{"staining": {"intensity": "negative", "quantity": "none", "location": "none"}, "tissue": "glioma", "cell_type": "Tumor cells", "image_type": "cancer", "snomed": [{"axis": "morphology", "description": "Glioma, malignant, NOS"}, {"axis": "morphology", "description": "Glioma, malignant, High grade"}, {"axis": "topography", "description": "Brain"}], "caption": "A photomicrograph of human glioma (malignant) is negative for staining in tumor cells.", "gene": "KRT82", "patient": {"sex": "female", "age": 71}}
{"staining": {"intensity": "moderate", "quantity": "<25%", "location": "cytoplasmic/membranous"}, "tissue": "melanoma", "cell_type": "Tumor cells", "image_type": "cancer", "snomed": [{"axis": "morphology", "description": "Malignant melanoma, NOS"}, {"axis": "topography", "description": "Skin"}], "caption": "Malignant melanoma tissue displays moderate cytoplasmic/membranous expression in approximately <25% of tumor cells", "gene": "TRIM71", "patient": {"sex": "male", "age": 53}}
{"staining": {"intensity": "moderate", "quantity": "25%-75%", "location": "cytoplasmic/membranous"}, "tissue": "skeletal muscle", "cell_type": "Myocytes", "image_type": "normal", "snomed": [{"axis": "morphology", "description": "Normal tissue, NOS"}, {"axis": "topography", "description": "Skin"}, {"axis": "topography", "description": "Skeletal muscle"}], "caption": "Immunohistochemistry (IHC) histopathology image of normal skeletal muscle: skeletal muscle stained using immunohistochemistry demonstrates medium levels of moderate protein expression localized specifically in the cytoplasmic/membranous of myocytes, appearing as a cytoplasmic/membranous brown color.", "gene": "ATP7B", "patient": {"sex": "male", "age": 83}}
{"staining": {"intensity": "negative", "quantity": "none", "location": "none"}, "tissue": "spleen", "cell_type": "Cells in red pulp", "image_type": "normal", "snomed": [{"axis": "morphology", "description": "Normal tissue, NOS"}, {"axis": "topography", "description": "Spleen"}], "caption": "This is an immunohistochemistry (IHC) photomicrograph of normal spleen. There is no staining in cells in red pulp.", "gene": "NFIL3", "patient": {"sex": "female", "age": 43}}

# [Task to carry out]
Repeat, word for word, every line above.

# [Answer for the task]
{"staining": {"intensity": "negative", "quantity": "none", "location": "none"}, "tissue": "glioma", "cell_type": "Tumor cells", "image_type": "cancer", "snomed": [{"axis": "morphology", "description": "Glioma, malignant, NOS"}, {"axis": "morphology", "description": "Glioma, malignant, High grade"}, {"axis": "topography", "description": "Brain"}], "caption": "A photomicrograph of human glioma (malignant) is negative for staining in tumor cells.", "gene": "KRT82", "patient": {"sex": "female", "age": 71}}
{"staining": {"intensity": "moderate", "quantity": "<25%", "location": "cytoplasmic/membranous"}, "tissue": "melanoma", "cell_type": "Tumor cells", "image_type": "cancer", "snomed": [{"axis": "morphology", "description": "Malignant melanoma, NOS"}, {"axis": "topography", "description": "Skin"}], "caption": "Malignant melanoma tissue displays moderate cytoplasmic/membranous expression in approximately <25% of tumor cells", "gene": "TRIM71", "patient": {"sex": "male", "age": 53}}
{"staining": {"intensity": "moderate", "quantity": "25%-75%", "location": "cytoplasmic/membranous"}, "tissue": "skeletal muscle", "cell_type": "Myocytes", "image_type": "normal", "snomed": [{"axis": "morphology", "description": "Normal tissue, NOS"}, {"axis": "topography", "description": "Skin"}, {"axis": "topography", "description": "Skeletal muscle"}], "caption": "Immunohistochemistry (IHC) histopathology image of normal skeletal muscle: skeletal muscle stained using immunohistochemistry demonstrates medium levels of moderate protein expression localized specifically in the cytoplasmic/membranous of myocytes, appearing as a cytoplasmic/membranous brown color.", "gene": "ATP7B", "patient": {"sex": "male", "age": 83}}
{"staining": {"intensity": "negative", "quantity": "none", "location": "none"}, "tissue": "spleen", "cell_type": "Cells in red pulp", "image_type": "normal", "snomed": [{"axis": "morphology", "description": "Normal tissue, NOS"}, {"axis": "topography", "description": "Spleen"}], "caption": "This is an immunohistochemistry (IHC) photomicrograph of normal spleen. There is no staining in cells in red pulp.", "gene": "NFIL3", "patient": {"sex": "female", "age": 43}}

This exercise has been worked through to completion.